Vous avez vu le temps qu’il fait ?
Je sais que vous avez, comme moi, plein de choses a dire sur l’automne.
Sans allez jusqu’à citer « Ô bruit doux de la pluie par terre et sur les toits », si vous parliez quand même de « ce cœur qui s’ennuie » et de ce que suscite chez vous cette ambiance si particulière de l’automne si triste et si beau ?

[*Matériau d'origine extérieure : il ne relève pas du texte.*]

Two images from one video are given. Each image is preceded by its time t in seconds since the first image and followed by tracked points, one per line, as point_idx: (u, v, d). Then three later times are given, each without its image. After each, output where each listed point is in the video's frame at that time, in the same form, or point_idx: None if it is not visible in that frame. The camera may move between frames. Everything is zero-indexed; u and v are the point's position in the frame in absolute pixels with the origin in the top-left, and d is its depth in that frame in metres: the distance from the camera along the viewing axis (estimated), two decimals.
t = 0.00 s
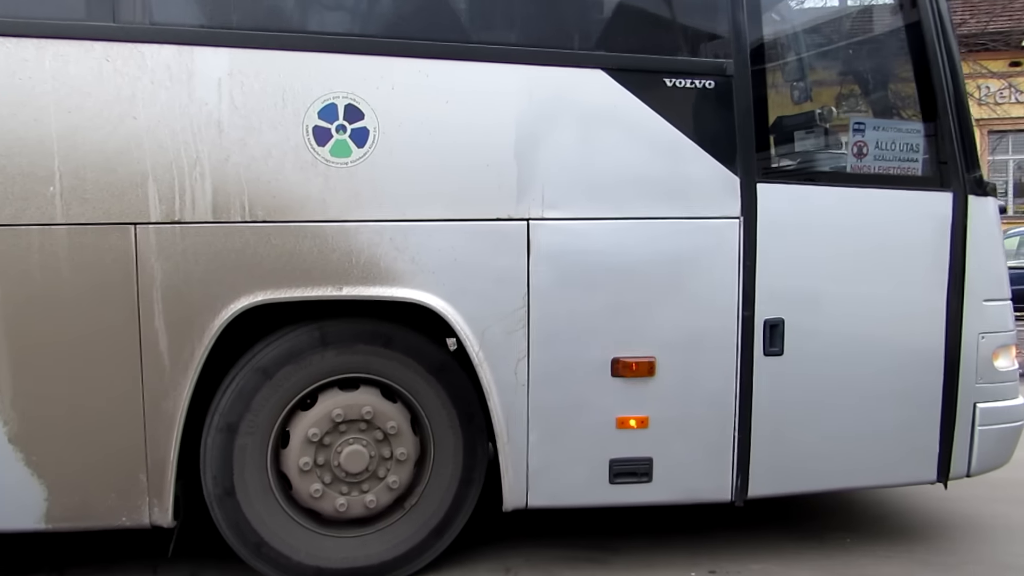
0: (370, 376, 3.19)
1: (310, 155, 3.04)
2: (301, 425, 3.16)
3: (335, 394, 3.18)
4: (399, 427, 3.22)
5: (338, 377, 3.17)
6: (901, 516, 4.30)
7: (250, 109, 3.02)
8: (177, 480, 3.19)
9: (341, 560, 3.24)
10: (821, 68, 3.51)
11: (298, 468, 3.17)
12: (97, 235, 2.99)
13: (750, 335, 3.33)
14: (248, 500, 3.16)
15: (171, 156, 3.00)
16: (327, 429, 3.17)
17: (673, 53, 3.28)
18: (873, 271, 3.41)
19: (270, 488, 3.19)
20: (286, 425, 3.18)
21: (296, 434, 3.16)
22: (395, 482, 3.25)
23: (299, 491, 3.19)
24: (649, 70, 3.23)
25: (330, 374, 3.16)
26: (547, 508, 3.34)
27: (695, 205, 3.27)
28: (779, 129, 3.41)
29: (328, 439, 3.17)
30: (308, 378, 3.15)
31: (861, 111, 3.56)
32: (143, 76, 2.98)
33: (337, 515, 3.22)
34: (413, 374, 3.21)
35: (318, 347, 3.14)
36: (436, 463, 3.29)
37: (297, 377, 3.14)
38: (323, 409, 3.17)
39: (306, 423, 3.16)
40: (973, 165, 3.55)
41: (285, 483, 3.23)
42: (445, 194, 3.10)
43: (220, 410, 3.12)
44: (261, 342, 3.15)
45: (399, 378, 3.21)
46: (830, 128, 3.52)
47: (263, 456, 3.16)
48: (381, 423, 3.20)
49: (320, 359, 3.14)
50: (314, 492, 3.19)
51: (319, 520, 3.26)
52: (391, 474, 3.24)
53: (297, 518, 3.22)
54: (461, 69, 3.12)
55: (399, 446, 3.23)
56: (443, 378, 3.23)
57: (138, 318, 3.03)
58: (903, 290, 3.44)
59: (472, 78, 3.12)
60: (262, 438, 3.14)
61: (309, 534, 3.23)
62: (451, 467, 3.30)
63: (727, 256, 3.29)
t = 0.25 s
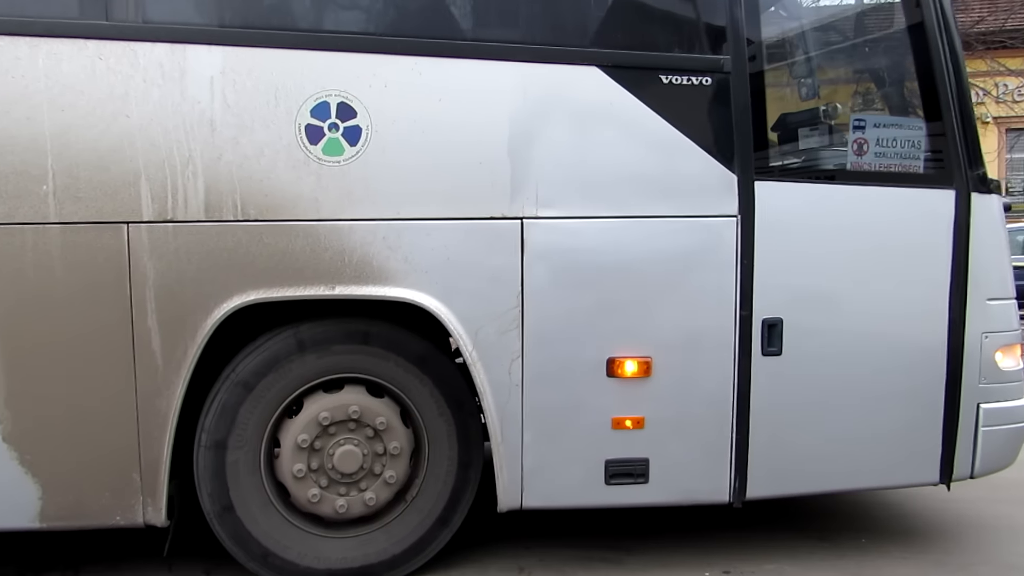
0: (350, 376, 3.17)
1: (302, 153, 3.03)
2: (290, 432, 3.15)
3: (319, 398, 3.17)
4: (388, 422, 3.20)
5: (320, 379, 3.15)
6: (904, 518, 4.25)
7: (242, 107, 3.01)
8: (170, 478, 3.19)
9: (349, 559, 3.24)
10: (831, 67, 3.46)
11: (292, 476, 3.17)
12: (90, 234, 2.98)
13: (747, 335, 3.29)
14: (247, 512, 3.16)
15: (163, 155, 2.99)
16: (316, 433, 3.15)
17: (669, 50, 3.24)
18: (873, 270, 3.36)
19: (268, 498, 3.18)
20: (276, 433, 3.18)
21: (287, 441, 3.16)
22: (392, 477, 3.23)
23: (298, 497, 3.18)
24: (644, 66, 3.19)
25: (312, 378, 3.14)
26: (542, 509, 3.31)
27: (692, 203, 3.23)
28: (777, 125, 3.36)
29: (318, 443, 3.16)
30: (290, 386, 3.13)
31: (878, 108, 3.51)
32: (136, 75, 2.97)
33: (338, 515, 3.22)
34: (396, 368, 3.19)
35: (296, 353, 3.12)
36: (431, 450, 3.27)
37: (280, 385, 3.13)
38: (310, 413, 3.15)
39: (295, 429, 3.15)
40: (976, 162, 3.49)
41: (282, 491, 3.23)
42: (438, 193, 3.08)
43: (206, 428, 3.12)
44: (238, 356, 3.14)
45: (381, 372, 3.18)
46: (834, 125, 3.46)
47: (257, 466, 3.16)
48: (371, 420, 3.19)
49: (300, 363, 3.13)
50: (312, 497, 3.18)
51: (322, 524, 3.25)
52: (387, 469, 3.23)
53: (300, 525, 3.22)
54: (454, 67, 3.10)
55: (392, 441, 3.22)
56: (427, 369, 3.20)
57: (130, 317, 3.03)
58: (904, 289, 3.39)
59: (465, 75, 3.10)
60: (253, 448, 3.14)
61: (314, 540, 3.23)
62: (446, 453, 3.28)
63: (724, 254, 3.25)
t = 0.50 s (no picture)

Si j'ai vu le temps qu'il fait ? Non seulement je le vois mais il m'empêche de sortir ! Voilà une semaine et demie qu'il fait la gueule, on se demande bien pourquoi. Si la pluie était venue quand nous en avions tant besoin, pour nos cultures, nos animaux, nos nappes phréatiques et la nature, nous ne lui en voudrions même pas de s'attarder. Alors que nous avons toutes les raisons de lui en vouloir de nous avoir si longtemps boudés.
Moi l'automne, je l'aime chaud, avec ses couleurs, ses saveurs et ses odeurs. Couleurs d'un roux mélangé d'ocre, d'ambré et d'or, marbré du vert des sous bois, des conifères et des vallées.
J'aime la brume qui se forme aprés l'averse et vient en panache animés nos champs juste labourés. J'aime les frais matin qui annoncent une belle journée. J'aime quand une rosée blanche perle au pied des sapins, avant de disparaitre absorbée par la terre assoiffée.
Quand le soleil descend et s'attarde sur les crêtes, j'aime ressentir cette fraîcheur qui nous dit qu'il est temps de rentrer. J'aime le bruit des sonnailles que font tintinnabuler les troupeaux de retour à l'étable. J'aime le chant des corbeaux sur les plaines en quête des derniers épis sur la glaise retournée. J'aime l'odeur des sous bois parfumés des derniers champignons sous les fougères jaunies par les premières gelées.
J'aime la saveur, des châtaignes à peine délivrées de leurs bogues entr'ouvertes et qui piquent les pieds. J'aime le goût des raisins oubliés sur les ceps des vignes et les prunelles chapardées aux oiseaux dans les haies
J'aime ramasser les pommes tombées le long des fossés. J'aime retrouver de vieux pommiers aux branches lourdes de leurs pommes charnues et colorées, fruits au goût sans pareil, comme ceux qui garnissaient mon cartable le soir en rentrant de l'école ou ceux qu'on allait ramasser à Charel, ou aux Enclos et qui embaumaient le cellier. J'aime aussi le goût âpre du cidre tout frais tiré comme celui que mon père venait de presser..
J'aime le souffle du vent qui fait tomber les feuilles et son chant dans les arbres qu'il fait se courber.
J'aimais aider aux récoltes de pommes de terre et de navets. J'aimais le bruit qu'ils faisaient en tombant dans la cave quand on les déchargeait. J'aimais le pas lourd de mon père quand rentrant des champs, ses sabots chargés de terre résonnaient sur le seuil de notre maison. J'aimais entendre le jappement du chien qui le reconnaissait. J'aimais ressentir cet arc dans les reins quand je me relevais d'un travail pénible que j'avais effectué. J'aimais les longues promenades qu'on s'autorisait parfois avec ma mère, quand le soleil d'une aprés midi bienveillante nous les permettait et que les travaux des champs étaient terminés.
Aujourd'hui, c'est au cimetière que je vais les visiter. Cela me rend mélancolique et triste en pensant à tout ça. Mais j'aime les chrysanthèmes jaune, rouge, blanc ou violet posés devant leur porte, comme eux, pour les leurs, l'ont toujours fait.
Mais j'aime par dessus tout, ce calme qui s'étend sur les landes parsemées de bruyères en fleur et de genêts séchés. Parfois un groupe de chevaliers pousse généreusement à leurs pieds, plus loin, c'est un rosé des prés, un cèpe ou une poignée de mousserons qui viendront agrémenter le repas du soir, que l'on prendra ensemble, juste avant la veillée.
J'aime toujours autant l'automne, ses couleurs, sa générosité et ses longues et belles soirées.